Justice Minister John O'Donoghue presented the committee's interim report, which is not yet published, to the Oireachtas on Wednesday 1 August. Despite their two-year study, the committee could not reach a unanimous conclusion on what should be done with the Special Court, though they did all agree that the DPP's decision to refer certain cases to it should be reviewable.

Justice Anthony Hederman, who chaired the committee, supported by Professors William Binchy and Dermot Walsh, took the view that the Special Court should be abolished. They determined that the right to trial by jury is the very cornerstone of our criminal justice system, and no argument could sustain its retention.

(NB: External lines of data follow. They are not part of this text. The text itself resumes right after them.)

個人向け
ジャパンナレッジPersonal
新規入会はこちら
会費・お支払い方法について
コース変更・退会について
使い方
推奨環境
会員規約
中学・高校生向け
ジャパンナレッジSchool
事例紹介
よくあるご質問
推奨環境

Furthermore, they argued, other states with an `organised crime problem' had not resorted to the abolition of trial by jury, nor was the existence of the SCC in any way a deterrent to `organised criminal activity'. The problem of intimidation of juries, should it arise, could be dealt with in the same way as the protection of witnesses is dealt with.

The majority on the committee, however, Senior Counsels Eamon Leahy and Gerard Hogan, former Garda Commissioner P.J. Moran, and four government representatives (from the Departments of Justice, Defence, Foreign Affairs and the office of the Attorney General) took the view that the court should be retained because of the supposed threat from paramilitaries and organised criminal gangs.

Four of the nine-member committee were members of the government's executive branch rather than members of the judiciary or experts in human rights or jurisprudence. It raises questions about the government's commitment to human rights.